On 3/10/07, Tom Lane <[EMAIL PROTECTED]> wrote:
I've been banging away on this since yesterday, and I think I've
achieved a full understanding of what's going on. There are three or
four different-looking pathologies but they all seem to arise from
the same problem: the update-chain-moving code assumes that
RECENTLY_DEAD tuples will never have update successors that are entirely
DEAD (according to HeapTupleSatisfiesVacuum). When faced with an
update chain in which that does happen, it can move the chain multiple
times, neglect to remove index entries for tuples that get truncated
away, crash on an Assert, or other interesting stuff. Here's an example
from some debug printouts I inserted into repair_frag:
It's not surprising that tuples could have xmax less than xmin, since
transactions can commit in orders different than they start; when using
READ COMMITTED updates it's not at all surprising that a transaction
might update rows after a later-numbered transaction does. However, in
looking at this code previously I'd assumed that the OldestXmin cutoff
could never fall between two such transactions, and so the above
scenario wouldn't happen. I'm not real sure why I thought that.
For the cases that VACUUM FULL is interested in, both XIDs mentioned
in a DEAD tuple must have committed before OldestXmin was computed, but
there doesn't seem to be a compelling reason why OldestXmin might not
have been determined by an unrelated third transaction with a number
between those two.
Sorry for replying late, I was away from the mails since yesterday. I
arrived at the same conclusion yesterday while fixing this for HOT. It
was much more common with HOT and the heavy concurrent
UPDATE test that I was trying. It was very surprising for me
as well. I always believed that we can *never* has a chain like:
RD - RD - D - D - RD - L
But thats not true. Thankfully ISTM that does not have any implication
on HOT, but I shall think more and confirm.
I had to introduce a hard-pruning mechanism to deal this in HOT
where we remove any DEAD_CHAIN tuples from the chain
before doing scan_heap.
I thought this should not be a problem in CVS HEAD though because
we vacuum_page() the block and mark DEAD tuples ~LP_USED.
And later while moving backward in the chain we break whenever
we find a tuple whose xmin < OldtestXmin assuming that to be
the start of the chain. My understanding is that these two things
together anyways break the chain into pieces and we move these
pieces together. But may be I am missing something or there
is some other corner case.
In general, I believe that the most likely cause for earlier reported
errors is that we are failing to clean up one or more index entries
in VACUUM FULL, thus causing all sorts of errors. I had a hard
time fixing this case for HOT.
I believe it's the case that any update chain members appearing before
a DEAD entry must in fact also be dead (ie, not listed as live in any
active snapshot) but a test based on OldestXmin hasn't got enough
resolution to prove that they are dead.
Does anyone want to argue that this is an error in the calculation of
OldestXmin (and if so, how would you propose to fix it)?
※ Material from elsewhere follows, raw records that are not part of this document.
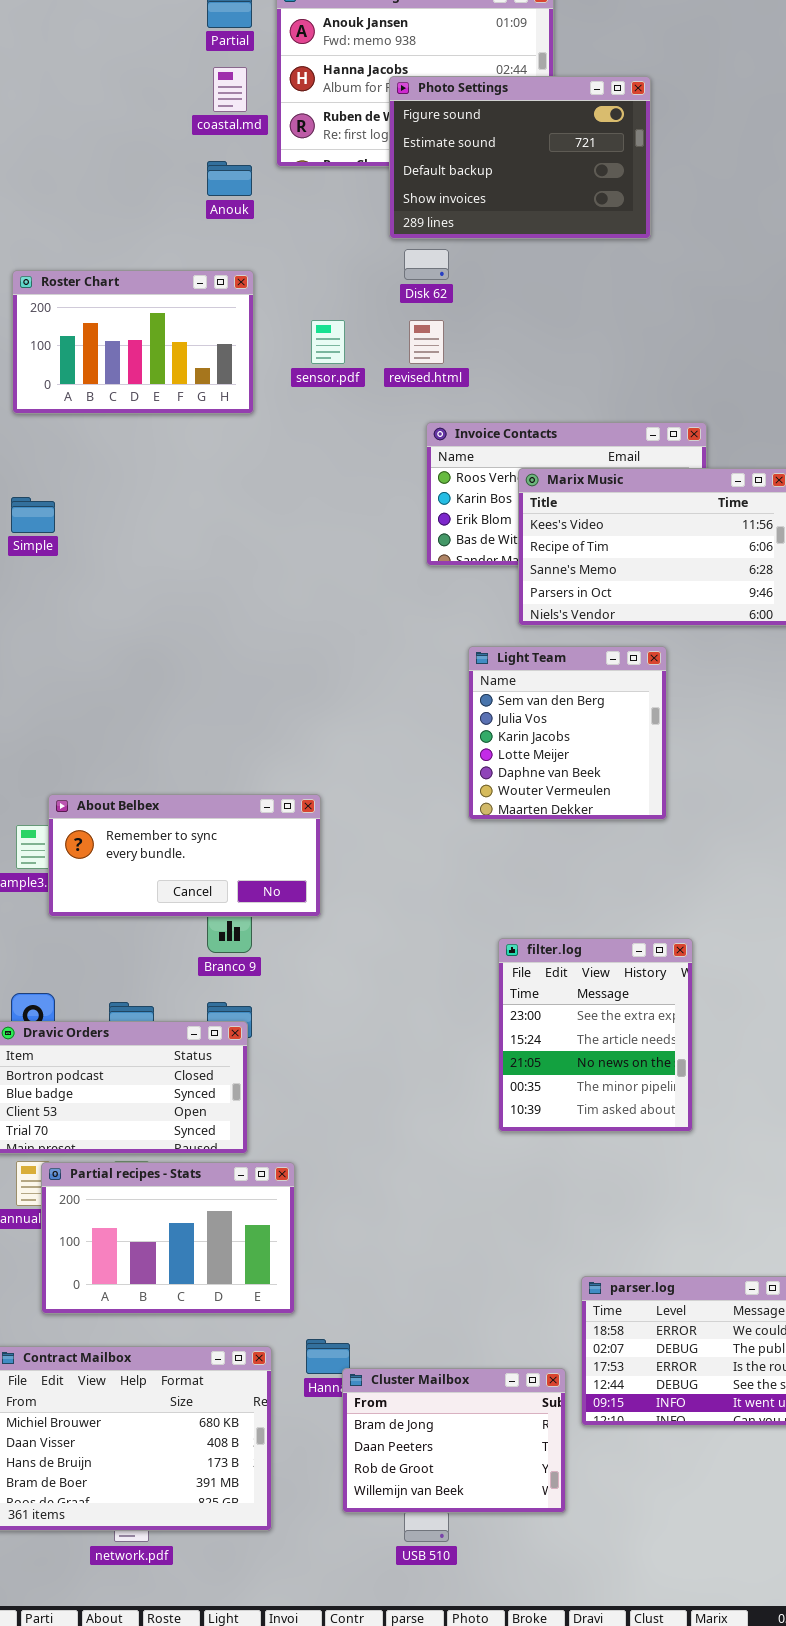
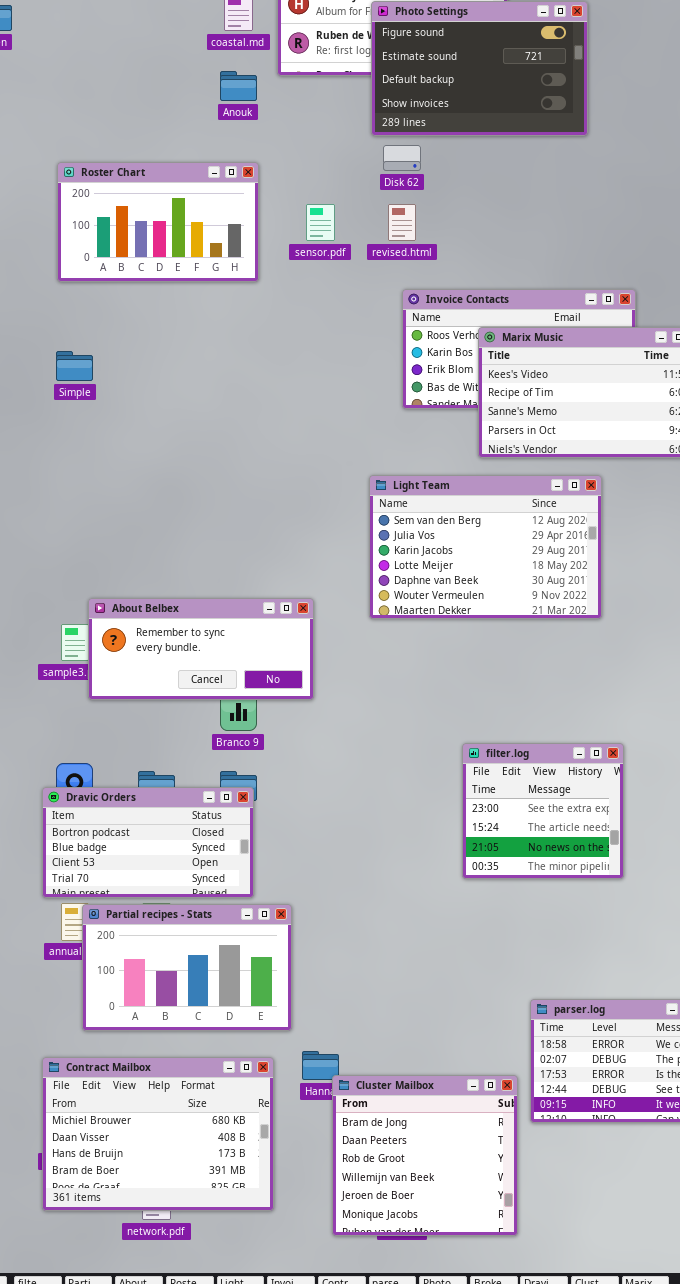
Light Team: [468,646,667,820] -> [369,475,602,619], resized
filter.log: [498,938,693,1132] -> [462,743,624,879], resized
Cluster Mailbox: [342,1368,566,1513] -> [332,1075,518,1236], resized

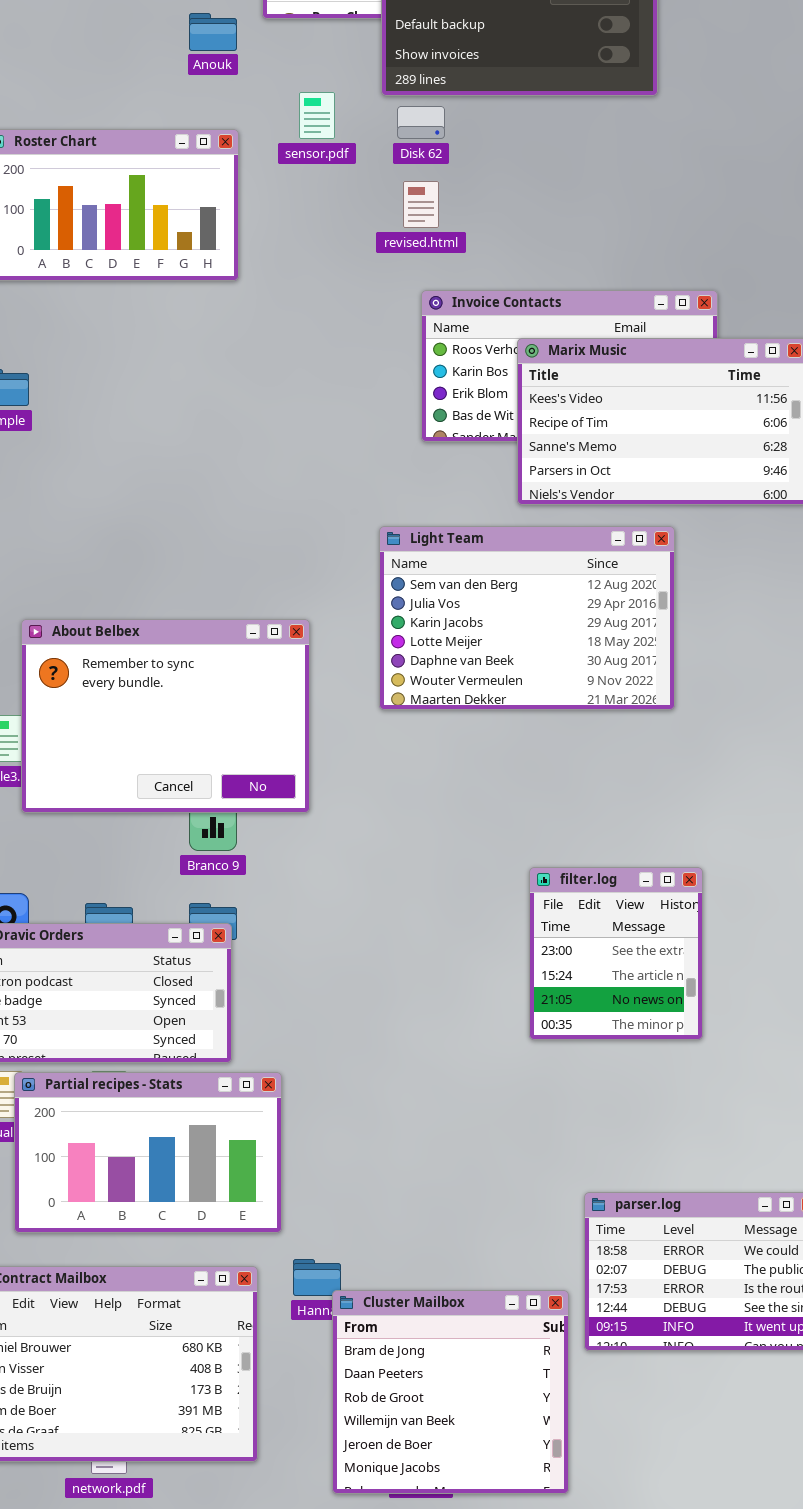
sensor.pdf: [306,204,335,241] -> [299,92,335,139], moved
About Belbex: [88,598,314,700] -> [21,619,310,813], resized
filter.log: [462,743,624,879] -> [529,867,703,1040], resized

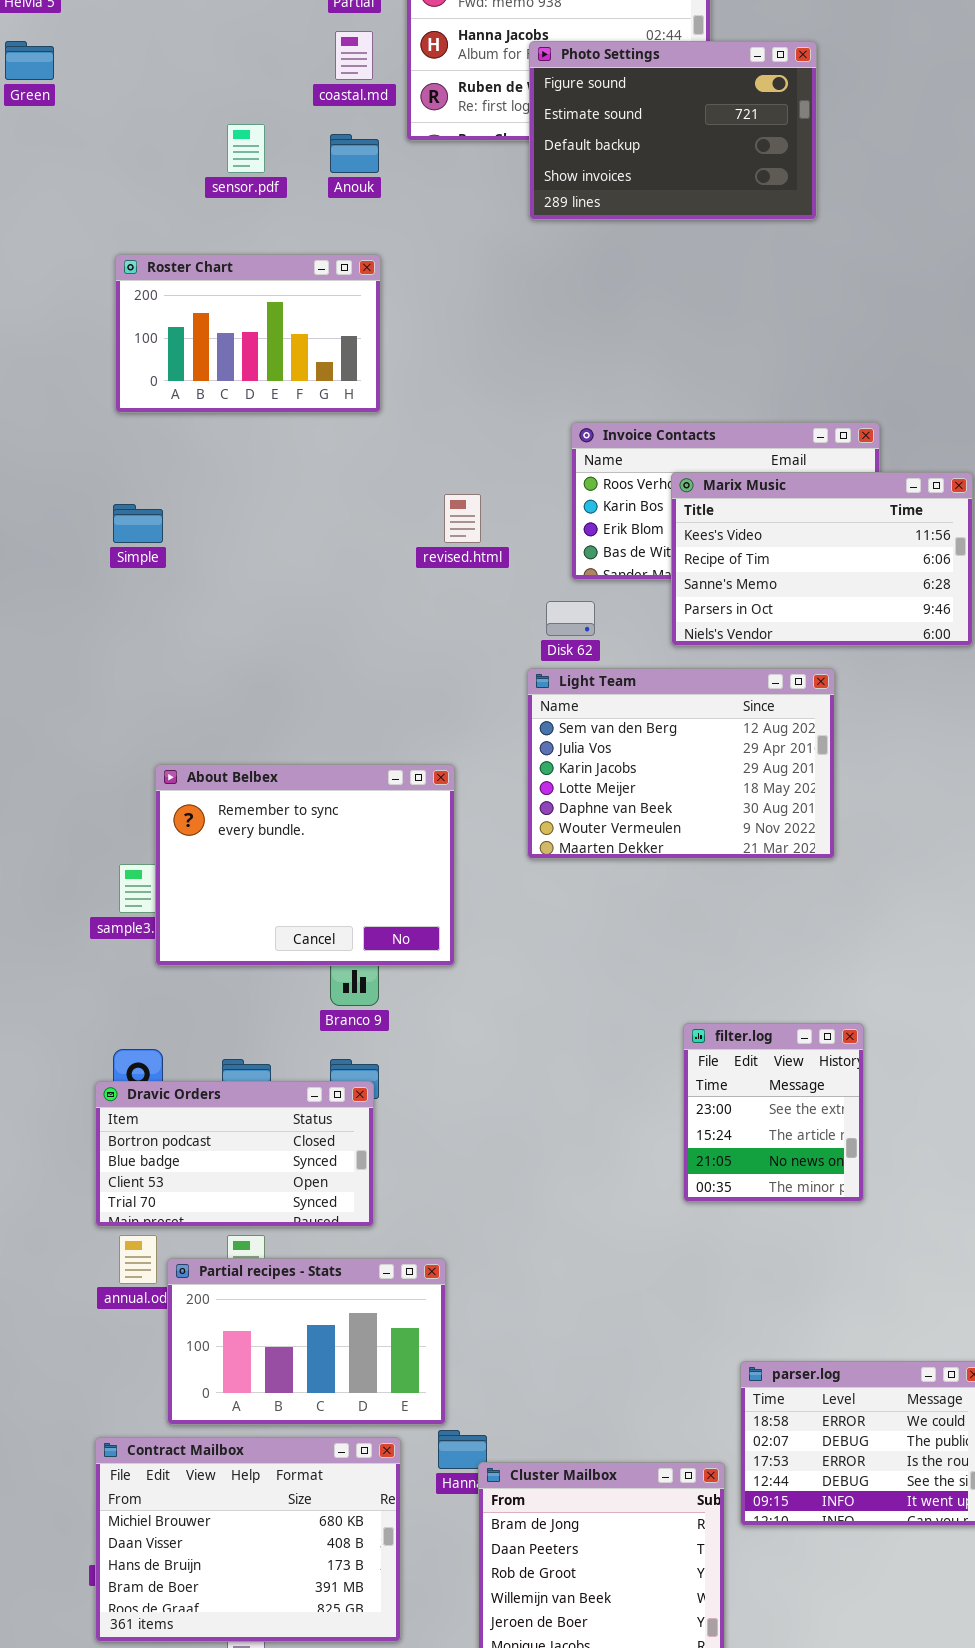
sensor.pdf: [299,92,335,139] -> [227,124,265,173], moved
Disk 62: [397,106,445,139] -> [546,601,595,636], moved
revised.html: [403,181,439,228] -> [444,494,481,543], moved
Partial recipes - Stats: [14,1072,282,1233] -> [167,1258,446,1425], moved

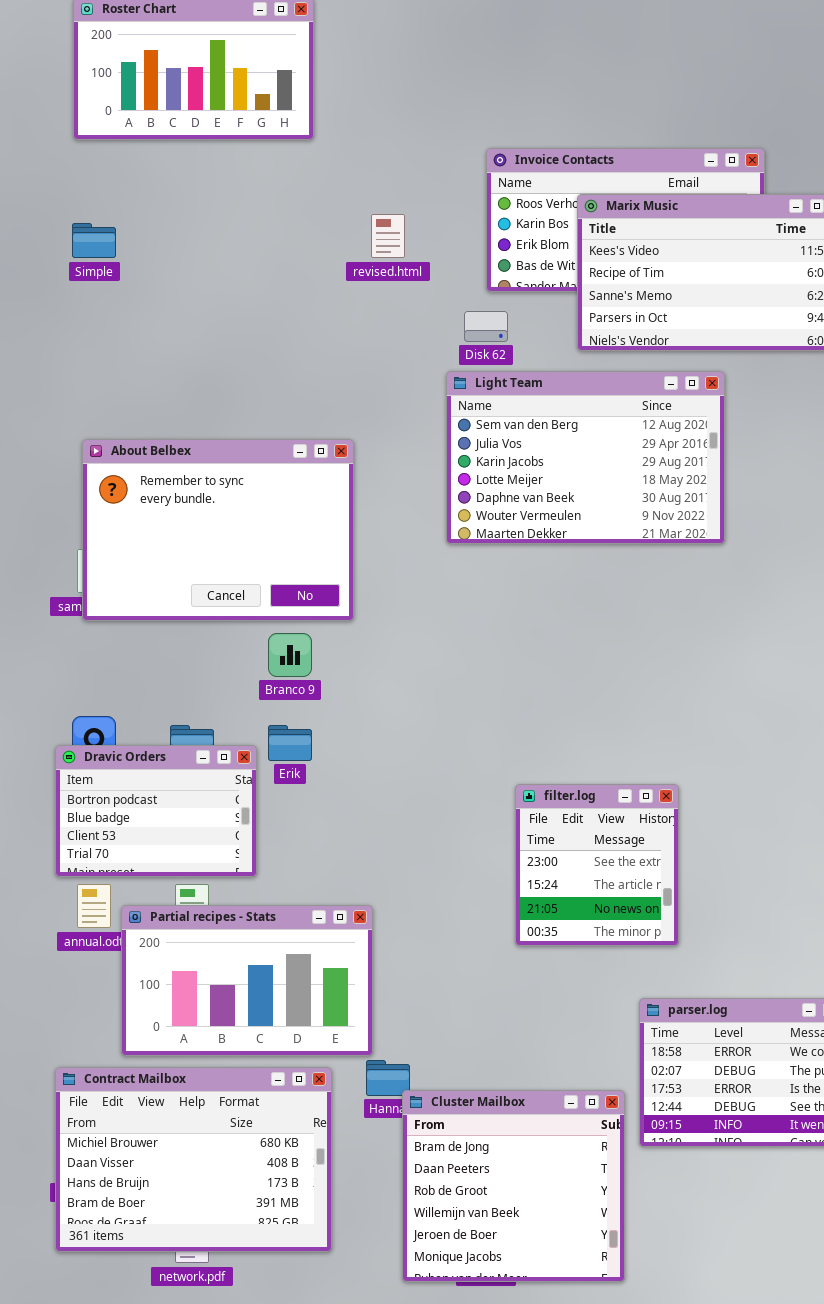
About Belbex: [155,764,455,966] -> [82,439,354,621], moved
filter.log: [683,1023,864,1202] -> [515,784,679,946], moved
Dravic Orders: [95,1081,374,1227] -> [55,745,257,877], resized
If not, I'll
set to work on fixing the chain-moving logic. I think the correct
behavior is that we shouldn't consider DEAD tuples part of a movable
chain, and so in the above example there are two separate chains to move
not one. Alternatively we could try to recognize that the older part of
the chain is really dead and removable, but that seems complicated and
likely to introduce new bugs.
Seems like a good idea. But as I said above, my guess is we already
do that while moving backward in the chain. But I might be wrong.
I wonder whether this has any implications for HOT ...
Fortunately doesn't seem to be the case. VACUUM LAZY is fine
because we anyways don't declare a tuple DEAD if its in the
middle of a HOT-update chain. For VACUUM FULL, I am
removing any intermediate DEAD tuples, fix the chain and then
move the chain. We can actually do the same even for the
current implementation. This would require changing xmin of
the next tuple (when we remove a DEAD tuple in the chain) so
that xmax/xmin chain is preserved, but we are only changing
from one committed xmin to another committed xmin and hence
should not have any correctness implication.